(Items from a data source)
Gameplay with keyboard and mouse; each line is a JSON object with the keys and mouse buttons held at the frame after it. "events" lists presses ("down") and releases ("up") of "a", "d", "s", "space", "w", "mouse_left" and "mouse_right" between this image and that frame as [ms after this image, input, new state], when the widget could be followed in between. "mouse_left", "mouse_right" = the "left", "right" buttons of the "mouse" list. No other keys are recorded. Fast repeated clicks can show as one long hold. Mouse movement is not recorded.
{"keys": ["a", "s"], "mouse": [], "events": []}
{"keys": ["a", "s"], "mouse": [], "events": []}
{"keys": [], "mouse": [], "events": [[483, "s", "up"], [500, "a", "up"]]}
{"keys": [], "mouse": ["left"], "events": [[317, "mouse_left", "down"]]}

> _Prompt_: All lines of the data above must be returned exactly.

> _Solution to the problem_:
Gameplay with keyboard and mouse; each line is a JSON object with the keys and mouse buttons held at the frame after it. "events" lists presses ("down") and releases ("up") of "a", "d", "s", "space", "w", "mouse_left" and "mouse_right" between this image and that frame as [ms after this image, input, new state], when the widget could be followed in between. "mouse_left", "mouse_right" = the "left", "right" buttons of the "mouse" list. No other keys are recorded. Fast repeated clicks can show as one long hold. Mouse movement is not recorded.
{"keys": ["a", "s"], "mouse": [], "events": []}
{"keys": ["a", "s"], "mouse": [], "events": []}
{"keys": [], "mouse": [], "events": [[483, "s", "up"], [500, "a", "up"]]}
{"keys": [], "mouse": ["left"], "events": [[317, "mouse_left", "down"]]}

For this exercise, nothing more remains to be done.